■ Required work:
a) Name the languages that the forum post on Julia's speed compares Julia against.
b) Condense the paragraph of the forum post on Julia's speed that begins "Maybe there's some fundamental issue" into two sentences, keeping its main points.
c) Go on with the forum post on Julia's speed, picking up after its final sentence.

■ Page extract:

I really like Julia, so I don't want to come across as a hostile critic, more
of a friendly one. I'm someone who has, and continues to try, Julia for lots
of things. But repeatedly I've bumped into this phenomenon where Julia is
maybe 3-5x slower than what you'd see in C, maybe more, and am faced with what
that means in practice. It's not just Turing, and it's not just a single
version of Julia. It's a heck of a lot better than Python or R, but when I
realize it's still significantly faster to do something in C, and you're going
to wrap something around C anyway, maybe Python or R would be better just
because of the resource base associated with them.

Maybe there's some fundamental issue I haven't grappled with, like Julia will
never actually be as fast as C, and I just need to be aware of what that
means, practically speaking... I don't know. Maybe it will eventually hit that
performance range, and it's just a matter of optimizing algorithm choice and
whatnot. But I get the sense that the way I was hoping to use Julia isn't
actually doable, at least at the moment.

■ Records:
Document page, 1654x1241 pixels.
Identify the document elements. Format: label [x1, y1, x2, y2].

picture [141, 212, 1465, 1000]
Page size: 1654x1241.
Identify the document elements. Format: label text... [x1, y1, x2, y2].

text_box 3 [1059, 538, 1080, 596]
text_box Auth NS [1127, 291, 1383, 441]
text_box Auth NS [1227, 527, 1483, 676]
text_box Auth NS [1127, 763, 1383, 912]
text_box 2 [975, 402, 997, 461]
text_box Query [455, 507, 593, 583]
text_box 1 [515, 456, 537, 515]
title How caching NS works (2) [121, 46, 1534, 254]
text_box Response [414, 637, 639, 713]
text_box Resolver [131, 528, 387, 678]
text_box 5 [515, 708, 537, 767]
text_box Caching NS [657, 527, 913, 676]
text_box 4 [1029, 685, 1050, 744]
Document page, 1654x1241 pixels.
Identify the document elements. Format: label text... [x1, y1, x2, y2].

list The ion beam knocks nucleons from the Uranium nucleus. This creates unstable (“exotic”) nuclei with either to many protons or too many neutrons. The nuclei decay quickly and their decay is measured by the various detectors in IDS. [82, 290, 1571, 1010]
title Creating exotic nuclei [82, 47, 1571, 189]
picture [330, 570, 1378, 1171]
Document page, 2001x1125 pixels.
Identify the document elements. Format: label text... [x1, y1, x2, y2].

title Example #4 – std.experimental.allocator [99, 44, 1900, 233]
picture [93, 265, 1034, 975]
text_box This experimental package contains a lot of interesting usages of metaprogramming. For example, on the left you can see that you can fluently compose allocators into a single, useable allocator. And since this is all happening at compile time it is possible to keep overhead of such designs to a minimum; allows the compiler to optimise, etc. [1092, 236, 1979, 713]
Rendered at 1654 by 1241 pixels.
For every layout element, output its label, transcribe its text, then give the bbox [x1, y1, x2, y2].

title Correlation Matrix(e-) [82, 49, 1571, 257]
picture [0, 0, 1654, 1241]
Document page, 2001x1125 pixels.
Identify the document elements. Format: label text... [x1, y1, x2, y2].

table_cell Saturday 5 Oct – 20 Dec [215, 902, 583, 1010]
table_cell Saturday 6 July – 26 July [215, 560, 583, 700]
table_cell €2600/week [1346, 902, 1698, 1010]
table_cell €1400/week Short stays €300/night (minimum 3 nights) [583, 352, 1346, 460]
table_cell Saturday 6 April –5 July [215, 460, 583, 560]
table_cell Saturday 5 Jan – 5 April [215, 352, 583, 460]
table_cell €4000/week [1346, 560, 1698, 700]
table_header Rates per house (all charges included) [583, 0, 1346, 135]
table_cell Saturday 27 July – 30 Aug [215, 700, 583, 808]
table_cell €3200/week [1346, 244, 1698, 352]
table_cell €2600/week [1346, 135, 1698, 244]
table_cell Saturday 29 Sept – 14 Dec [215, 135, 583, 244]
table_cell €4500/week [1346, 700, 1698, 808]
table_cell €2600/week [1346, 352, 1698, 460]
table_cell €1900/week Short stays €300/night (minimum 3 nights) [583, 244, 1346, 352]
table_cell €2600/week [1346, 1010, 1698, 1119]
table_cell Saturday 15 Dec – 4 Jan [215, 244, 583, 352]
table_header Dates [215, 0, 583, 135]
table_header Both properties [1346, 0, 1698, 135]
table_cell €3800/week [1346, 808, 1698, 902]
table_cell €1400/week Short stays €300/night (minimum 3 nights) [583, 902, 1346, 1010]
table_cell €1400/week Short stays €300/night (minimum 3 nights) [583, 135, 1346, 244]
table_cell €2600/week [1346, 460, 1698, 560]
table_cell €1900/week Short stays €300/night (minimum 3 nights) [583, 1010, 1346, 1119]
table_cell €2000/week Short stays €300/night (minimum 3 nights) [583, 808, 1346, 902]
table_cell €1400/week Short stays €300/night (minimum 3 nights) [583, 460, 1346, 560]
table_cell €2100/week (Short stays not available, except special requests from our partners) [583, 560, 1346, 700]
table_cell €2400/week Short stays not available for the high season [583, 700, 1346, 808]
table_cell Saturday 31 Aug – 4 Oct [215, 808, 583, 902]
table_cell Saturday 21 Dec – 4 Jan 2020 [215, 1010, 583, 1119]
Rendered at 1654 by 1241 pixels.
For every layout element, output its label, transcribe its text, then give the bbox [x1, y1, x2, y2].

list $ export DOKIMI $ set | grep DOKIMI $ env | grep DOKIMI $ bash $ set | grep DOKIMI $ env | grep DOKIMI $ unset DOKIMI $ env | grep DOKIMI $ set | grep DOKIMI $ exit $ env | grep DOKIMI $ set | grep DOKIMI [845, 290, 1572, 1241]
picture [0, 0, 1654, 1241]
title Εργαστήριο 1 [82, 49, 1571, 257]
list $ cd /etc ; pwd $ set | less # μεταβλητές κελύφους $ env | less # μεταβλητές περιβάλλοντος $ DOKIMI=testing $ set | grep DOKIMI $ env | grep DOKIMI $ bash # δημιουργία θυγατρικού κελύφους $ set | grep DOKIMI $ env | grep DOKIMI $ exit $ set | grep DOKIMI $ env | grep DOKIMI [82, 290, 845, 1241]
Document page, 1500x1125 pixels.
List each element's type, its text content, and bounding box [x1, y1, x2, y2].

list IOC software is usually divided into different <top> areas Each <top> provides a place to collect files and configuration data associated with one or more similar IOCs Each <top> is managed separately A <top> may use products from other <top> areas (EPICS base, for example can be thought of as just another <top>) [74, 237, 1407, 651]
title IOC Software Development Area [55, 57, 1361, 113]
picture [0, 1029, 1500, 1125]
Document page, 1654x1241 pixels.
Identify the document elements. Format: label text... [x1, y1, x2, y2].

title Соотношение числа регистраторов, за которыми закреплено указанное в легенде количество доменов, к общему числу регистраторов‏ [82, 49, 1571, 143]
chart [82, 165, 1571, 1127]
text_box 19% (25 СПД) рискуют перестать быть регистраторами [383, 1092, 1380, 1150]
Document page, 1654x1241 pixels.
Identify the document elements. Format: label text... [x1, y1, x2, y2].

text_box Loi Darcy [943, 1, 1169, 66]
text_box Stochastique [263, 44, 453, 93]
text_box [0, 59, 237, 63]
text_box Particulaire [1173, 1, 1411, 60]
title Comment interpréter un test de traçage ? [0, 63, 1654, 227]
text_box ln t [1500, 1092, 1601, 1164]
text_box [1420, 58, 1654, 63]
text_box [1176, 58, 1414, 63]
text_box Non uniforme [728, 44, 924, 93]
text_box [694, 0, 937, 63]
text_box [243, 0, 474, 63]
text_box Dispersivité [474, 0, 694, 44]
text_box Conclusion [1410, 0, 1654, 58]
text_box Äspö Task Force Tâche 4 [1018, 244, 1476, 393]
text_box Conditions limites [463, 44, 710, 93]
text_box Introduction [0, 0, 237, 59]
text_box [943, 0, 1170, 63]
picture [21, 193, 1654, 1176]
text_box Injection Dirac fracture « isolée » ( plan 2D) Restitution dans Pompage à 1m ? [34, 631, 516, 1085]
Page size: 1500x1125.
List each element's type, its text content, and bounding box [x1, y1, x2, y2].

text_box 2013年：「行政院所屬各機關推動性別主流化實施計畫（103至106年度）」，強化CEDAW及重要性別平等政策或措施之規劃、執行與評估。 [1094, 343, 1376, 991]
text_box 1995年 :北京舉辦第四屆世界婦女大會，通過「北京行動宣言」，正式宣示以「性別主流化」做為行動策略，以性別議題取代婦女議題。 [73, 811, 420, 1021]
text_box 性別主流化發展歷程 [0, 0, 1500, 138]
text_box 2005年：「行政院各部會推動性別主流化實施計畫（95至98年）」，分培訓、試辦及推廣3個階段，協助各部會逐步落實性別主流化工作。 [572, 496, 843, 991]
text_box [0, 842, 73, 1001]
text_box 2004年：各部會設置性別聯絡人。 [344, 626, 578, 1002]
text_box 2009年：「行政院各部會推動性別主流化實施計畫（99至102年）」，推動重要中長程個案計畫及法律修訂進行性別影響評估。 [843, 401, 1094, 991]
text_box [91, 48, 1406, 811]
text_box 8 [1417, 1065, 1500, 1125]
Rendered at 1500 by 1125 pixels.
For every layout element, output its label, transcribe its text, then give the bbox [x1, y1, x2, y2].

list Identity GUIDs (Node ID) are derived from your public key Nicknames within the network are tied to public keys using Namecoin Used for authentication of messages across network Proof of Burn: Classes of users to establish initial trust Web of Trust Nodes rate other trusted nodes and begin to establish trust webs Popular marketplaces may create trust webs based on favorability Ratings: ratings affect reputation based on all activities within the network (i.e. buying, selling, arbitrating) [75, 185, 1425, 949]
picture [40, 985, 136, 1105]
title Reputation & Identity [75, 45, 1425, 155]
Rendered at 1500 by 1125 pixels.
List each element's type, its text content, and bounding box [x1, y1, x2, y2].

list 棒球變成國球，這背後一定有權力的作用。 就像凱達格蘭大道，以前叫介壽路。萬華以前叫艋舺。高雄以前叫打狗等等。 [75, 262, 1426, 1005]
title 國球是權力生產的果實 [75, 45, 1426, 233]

■ Answer set:
a) C, Python, R

b) The writer wonders whether Julia may never truly match C's speed, or whether it could reach that level with better algorithm choices and optimization. Either way, they suspect that using Julia the way they had hoped isn't possible yet.

c)
I do think many people are coming to Julia because of some sense they can get
the performance of C with the expressivity of Python, and at the moment I
think that's an unrealistic expectation for a lot of things. I think the
parent post in this subthread exemplifies that quite well: for many, many
reasons, it shouldn't be surprising that Stan outperforms Turing. If this was
any other language, it would be a matter of course. But because of the
expectations set up for Julia, you see discussions like this.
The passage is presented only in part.